### Exercise goal
Copy every line that contains the string "lines" from the entries below.

Dataset entries
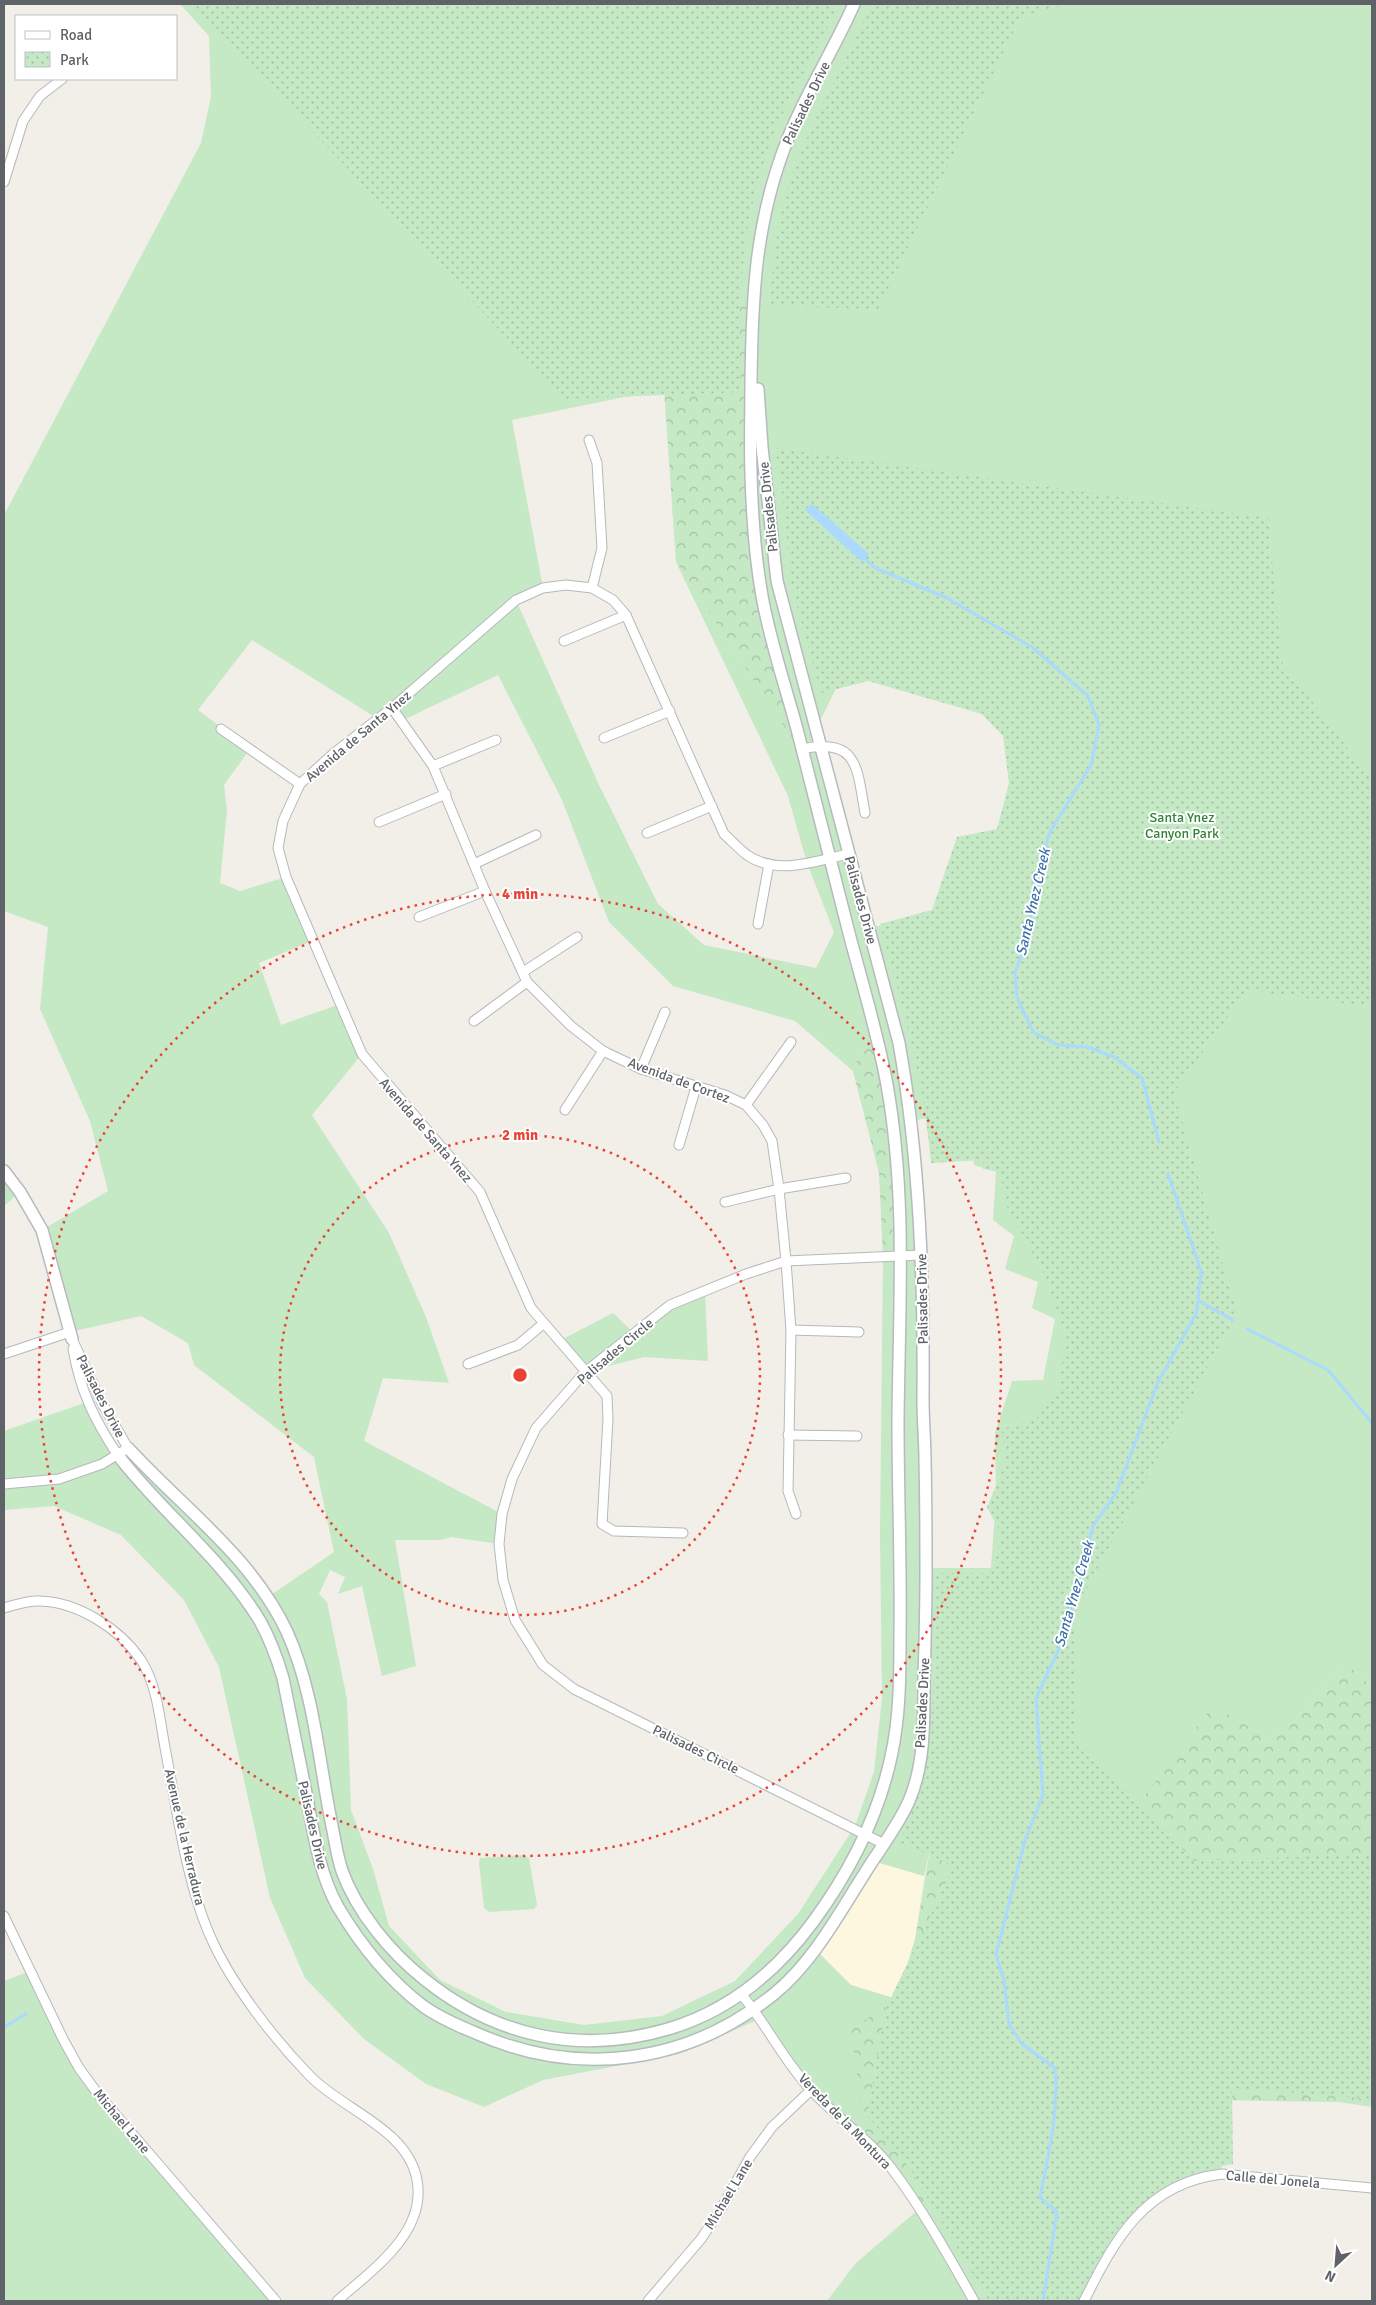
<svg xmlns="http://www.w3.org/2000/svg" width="1376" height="2305" font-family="Signika,sans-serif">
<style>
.commercial{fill:#fef7e0}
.green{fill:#c5e8c5;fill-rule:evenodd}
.forest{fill:url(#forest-crowns)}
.park{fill:url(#park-dots)}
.water{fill:#aadaff}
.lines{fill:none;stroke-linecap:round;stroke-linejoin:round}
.stream{stroke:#aadaff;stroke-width:3}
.street-casing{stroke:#b5b8bc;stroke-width:11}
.secondary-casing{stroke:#b6babf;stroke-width:14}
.street{stroke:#fff;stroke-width:9}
.secondary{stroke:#fff;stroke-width:11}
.ring{fill:none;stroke:#ea4335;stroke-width:2.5;stroke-dasharray:2.5 5}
.labels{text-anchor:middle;stroke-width:4;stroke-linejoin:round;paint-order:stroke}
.street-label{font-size:14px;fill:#5f6368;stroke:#fff}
.park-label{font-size:14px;fill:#348238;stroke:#fff}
.water-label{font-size:15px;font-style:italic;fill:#4174aa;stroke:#fff}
.centre{fill:#ea4335;stroke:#fff;stroke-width:2.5}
.ring-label{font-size:15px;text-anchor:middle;font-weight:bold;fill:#ea4335;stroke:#fff;stroke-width:4;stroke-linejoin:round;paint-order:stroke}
</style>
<defs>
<pattern id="forest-crowns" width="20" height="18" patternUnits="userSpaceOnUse" patternTransform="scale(1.25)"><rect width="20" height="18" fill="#c5e8c5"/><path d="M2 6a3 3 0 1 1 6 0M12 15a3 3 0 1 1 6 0" fill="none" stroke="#a3c0a4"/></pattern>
<pattern id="park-dots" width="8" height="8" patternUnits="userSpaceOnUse" patternTransform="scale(1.25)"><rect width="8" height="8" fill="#c5e8c5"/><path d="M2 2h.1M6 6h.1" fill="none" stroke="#a3c0a4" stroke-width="1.8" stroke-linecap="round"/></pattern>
</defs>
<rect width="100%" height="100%" fill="#f1efe8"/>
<!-- commercial -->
<polygon class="commercial" points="876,1862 924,1876 915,1939 897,1999 851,1985 816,1950 859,1895"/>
<!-- green -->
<g class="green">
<path d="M180,4H1372V1688L1355,1670H1338L1286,1730L1269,1738L1088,1871L930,1849L924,1876L876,1862L816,1950L851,1985L897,1999L866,2134L813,2087L762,2018L679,2054L543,2080L484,2107L426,2084L364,2039L305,1978L270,1898L219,1667L184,1600L121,1535L54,1506L4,1510V1431L87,1402L116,1453L128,1448L268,1597L334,1552L314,1457L194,1365L188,1343L141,1316L70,1332L42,1230L108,1191L90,1121L40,1009L48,927L4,911V515L201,143L211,97L209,36ZM752,296L759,567L802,753L676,562L788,796L807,863L834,932L816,968L704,945L658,904L599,785L516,600L543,588L512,420L664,389ZM252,640L378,719L392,708L401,721L498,675L562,800L609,922L673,986L795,1021L853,1071L873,1021L883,1255L880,1536L882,1698L874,1772L855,1826L798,1914L735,1981L662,2016L584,2025L506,2012L440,1980L389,1926L373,1869L351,1810L347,1699L327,1602L319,1594L330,1570L345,1577L338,1594L362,1586L382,1676L416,1666L395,1540H440L451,1537L499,1544L502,1514L364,1441L383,1378L449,1383L426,1317L389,1233L312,1115L362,1054L340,1004L281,1025L259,963L312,941L286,877L240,891L220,883L227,810L224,785L250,749L198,710ZM847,666L1021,723L1013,857L931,925L868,926L816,729ZM969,1109L974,1165L996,1172L993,1220L1014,1236L1005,1269L1038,1282L1032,1308L1055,1319L1043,1380L1012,1381L995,1433L996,1498L991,1568H921V1233L912,1121Z"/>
<polygon points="4,1171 20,1192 4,1206"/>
<polygon points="705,1291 708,1361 644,1357 585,1372 559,1341 613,1313 634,1333 670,1305"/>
<polygon points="523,1855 529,1858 537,1905 534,1909 489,1912 484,1908 479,1863 480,1858"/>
<polygon points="30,1971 79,2068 276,2301 4,2301 4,1981"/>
<path d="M1215,2100L1222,2174C1210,2177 1196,2179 1184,2184C1135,2206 1112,2257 1087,2301H827L855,2264L920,2208Z"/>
</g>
<!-- forest -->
<g class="forest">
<polygon points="752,295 759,567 803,755 676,562 664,389"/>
<polygon points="873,1019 885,1075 900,1254 883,1255 879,1173 853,1071"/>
<polygon points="1338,1670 1355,1670 1372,1688 1372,2107 1339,2102 1215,2100 920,2208 865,2136 851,2029 897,1999 915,1939 930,1849 1087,1871 1213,1706 1269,1738 1286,1730"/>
</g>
<!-- park -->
<g class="park">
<path d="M193,4H837C820,51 789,94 771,141C740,223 737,306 741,392L564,399Z"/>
<path d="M870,4H1070L1021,16L878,309L770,306C773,255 779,205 799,157C818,110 843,65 865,19Z"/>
<path d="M775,448L1268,518L1282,662L1372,780V1007L1247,990L1174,1093L1237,1313L1074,1612V1735L1194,1861L1372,1854V2099L1232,2088L1233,2164C1218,2167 1202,2169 1188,2175C1133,2196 1103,2250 1079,2301H989L912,2172L892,2144L867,2116L886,2008L954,1866L899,1842C940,1757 934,1665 934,1573H991L1002,1535L987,1507L1005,1465L1002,1429L1036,1420L1059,1388L1066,1338L1045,1276L1005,1203L1001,1172L983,1169V1160L931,1163C924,1081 902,1003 880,924L932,910L957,837L997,829L1009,783L1003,736L982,714L868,681L821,693L792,587L781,481Z"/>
</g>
<!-- water -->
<polygon class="water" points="812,504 869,554 862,562 805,510"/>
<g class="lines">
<!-- stream -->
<g class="stream">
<polyline points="863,557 875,568 945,597 1032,647 1088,696 1099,725 1091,765 1050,832 1034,883 1028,937 1015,973 1017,997 1033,1032 1058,1045 1088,1047 1114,1057 1142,1078 1159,1142"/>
<polyline points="1199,1301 1233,1320"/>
<polyline points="1247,1329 1328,1370 1372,1423"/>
<polyline points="4,2027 26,2014"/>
<path d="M1043,2301L1057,2212L1040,2198C1048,2155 1059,2113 1055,2068L1022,2044L1009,2024L1004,1980L996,1955L1025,1840L1043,1795L1036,1698L1062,1642L1093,1526L1116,1493L1158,1382L1196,1314L1198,1301L1201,1271L1168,1174"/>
</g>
<!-- street casing -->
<g class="street-casing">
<g id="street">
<polyline points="4,182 23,121 40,96 62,79"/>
<polyline points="589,440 597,463 602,548 592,588"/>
<polyline points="564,641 626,615"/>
<polyline points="392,708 433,766 485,891 527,982 571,1026 603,1051 641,1069 725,1095 746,1105 763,1125 772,1141 779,1189 786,1261 791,1330 788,1491 796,1514"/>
<polyline points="221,729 300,784"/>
<polyline points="604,738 670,711"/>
<path d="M802,749C859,737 857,769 865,813"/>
<polyline points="433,766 496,740"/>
<polyline points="379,822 446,794"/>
<polyline points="647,833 712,806"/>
<polyline points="474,864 536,835"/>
<polyline points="419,917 485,891"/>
<polyline points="758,924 769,864"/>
<polyline points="523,972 577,937"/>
<polyline points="474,1021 527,982"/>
<polyline points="641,1069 665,1012"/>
<polyline points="746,1105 791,1042"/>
<polyline points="565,1110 603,1051"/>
<polyline points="679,1145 696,1087"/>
<polyline points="725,1202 779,1189 846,1178"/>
<polyline points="791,1330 859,1332"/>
<path d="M73,1349C80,1390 94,1419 117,1454"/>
<polyline points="4,1354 70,1332"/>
<polyline points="468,1364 518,1345 543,1324"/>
<polyline points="788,1435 857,1436"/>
<polyline points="4,1484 59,1479 102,1464 128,1448 103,1405 72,1339"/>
<path d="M683,1533L614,1531L602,1524L608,1419L607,1396L531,1308L480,1192L362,1054L286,877L278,848L283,821L300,784L334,753L392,708L516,600L543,588L566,585L592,588L613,600L626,615L724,834C732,841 739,849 747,855C777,876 817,861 848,854"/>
<path d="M4,1608C15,1605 28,1600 40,1601C78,1602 120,1629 141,1660C158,1686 160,1723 166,1753C177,1811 187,1885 211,1938C232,1985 274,2039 310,2076C343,2110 408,2129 417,2180C427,2233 371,2271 337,2301"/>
<polyline points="884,1844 574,1689 543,1665 515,1620 503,1580 499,1544 502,1514 512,1479 536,1428 585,1372 670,1305 746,1274 786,1261 921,1255"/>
<polyline points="4,1916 63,2039 79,2068 98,2094 276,2301"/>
<path d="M742,1995C767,2025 784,2061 811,2090C837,2118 869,2139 892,2169C923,2210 949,2257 974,2301"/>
<polyline points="648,2301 701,2239 721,2209 750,2157 772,2127 811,2090"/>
<path d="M1084,2301C1115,2239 1145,2183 1222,2174L1372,2188"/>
</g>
</g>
<!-- secondary casing -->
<g class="secondary-casing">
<g id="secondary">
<polyline points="4,1171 20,1192 42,1230 72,1339"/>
<path d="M128,1448C183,1508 252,1557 287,1632C314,1691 319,1763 332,1826C335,1840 337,1856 342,1871C357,1912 390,1952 424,1979C496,2037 580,2055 668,2029C729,2011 776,1972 813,1922C849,1873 878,1817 891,1757C900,1717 900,1676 900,1635C901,1564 898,1492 898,1421C899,1309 907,1196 887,1085C878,1035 863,986 850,937C832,868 815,798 797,729C785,685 770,641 762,596C755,556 752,514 751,474C750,443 751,412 751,382C752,297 755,222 787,141C805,94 834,50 854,4"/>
<path d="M117,1454C161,1512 222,1558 260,1621C270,1639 277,1658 283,1678C291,1718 299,1758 307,1798C314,1835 319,1873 338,1907C360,1944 389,1980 423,2006C440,2018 459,2026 478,2034C579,2078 687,2064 774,1994C812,1963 837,1917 863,1876C878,1851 897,1828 909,1801C925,1764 924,1720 924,1680C925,1645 926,1610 926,1575C926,1537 926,1499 925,1461C925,1441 923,1421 923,1400C924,1280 920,1161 899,1043L777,581L762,447L758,389"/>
</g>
</g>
<!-- street -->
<use href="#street" class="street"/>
<!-- secondary -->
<use href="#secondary" class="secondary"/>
</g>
<!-- distance rings -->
<g class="ring">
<circle cx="520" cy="1375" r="240"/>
<circle cx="520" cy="1375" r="481"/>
</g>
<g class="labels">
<!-- street labels -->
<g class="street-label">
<text transform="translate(806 103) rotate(-64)" y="5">Palisades Drive</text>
<text transform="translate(768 507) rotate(-96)" y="5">Palisades Drive</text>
<text transform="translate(358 736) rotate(-40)" y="5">Avenida de Santa Ynez</text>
<text transform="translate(861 900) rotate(75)" y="5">Palisades Drive</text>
<text transform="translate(679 1080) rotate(20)" y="5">Avenida de Cortez</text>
<text transform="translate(426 1130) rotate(49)" y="5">Avenida de Santa Ynez</text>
<text transform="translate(922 1299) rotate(-91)" y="5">Palisades Drive</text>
<text transform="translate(615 1351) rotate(-40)" y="5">Palisades Circle</text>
<text transform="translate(101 1396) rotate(63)" y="5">Palisades Drive</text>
<text transform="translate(922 1703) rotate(-87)" y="5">Palisades Drive</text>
<text transform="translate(696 1749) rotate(26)" y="5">Palisades Circle</text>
<text transform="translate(313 1825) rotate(77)" y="5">Palisades Drive</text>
<text transform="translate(185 1837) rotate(77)" y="5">Avenue de la Herradura</text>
<text transform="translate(122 2121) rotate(50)" y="5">Michael Lane</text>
<text transform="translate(845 2121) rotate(46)" y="5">Vereda de la Montura</text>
<text transform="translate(1273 2179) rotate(5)" y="5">Calle del Jonela</text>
<text transform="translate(728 2194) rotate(-59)" y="5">Michael Lane</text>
</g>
<!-- park labels -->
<g class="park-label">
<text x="1182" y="822">Santa Ynez<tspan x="1182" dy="16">Canyon Park</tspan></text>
</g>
<!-- water labels -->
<g class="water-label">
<text transform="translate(1033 902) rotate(-77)" y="5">Santa Ynez Creek</text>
<text transform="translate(1074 1594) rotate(-74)" y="5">Santa Ynez Creek</text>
</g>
</g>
<circle cx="520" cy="1375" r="8" class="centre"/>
<g class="ring-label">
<text x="520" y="899">4 min</text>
<text x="520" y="1140">2 min</text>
</g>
<!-- border -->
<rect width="1376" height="2305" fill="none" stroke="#5f6368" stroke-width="10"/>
<!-- legend -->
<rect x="15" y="15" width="162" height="65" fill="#ffffff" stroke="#bfc1c3"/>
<rect x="25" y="31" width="25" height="8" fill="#ffffff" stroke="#bfc1c3"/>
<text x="60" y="40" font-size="15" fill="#5f6368">Road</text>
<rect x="25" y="52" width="25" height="15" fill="url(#park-dots)" stroke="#bfc1c3"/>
<text x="60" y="65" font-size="15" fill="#5f6368">Park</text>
<!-- north arrow -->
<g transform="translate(1336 2265) rotate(206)" stroke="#ffffff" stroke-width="4" paint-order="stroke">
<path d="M0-4L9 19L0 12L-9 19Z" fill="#5f6368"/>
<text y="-8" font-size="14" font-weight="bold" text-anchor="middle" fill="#5f6368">N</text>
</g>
</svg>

### Written solution
.lines{fill:none;stroke-linecap:round;stroke-linejoin:round}
<g class="lines">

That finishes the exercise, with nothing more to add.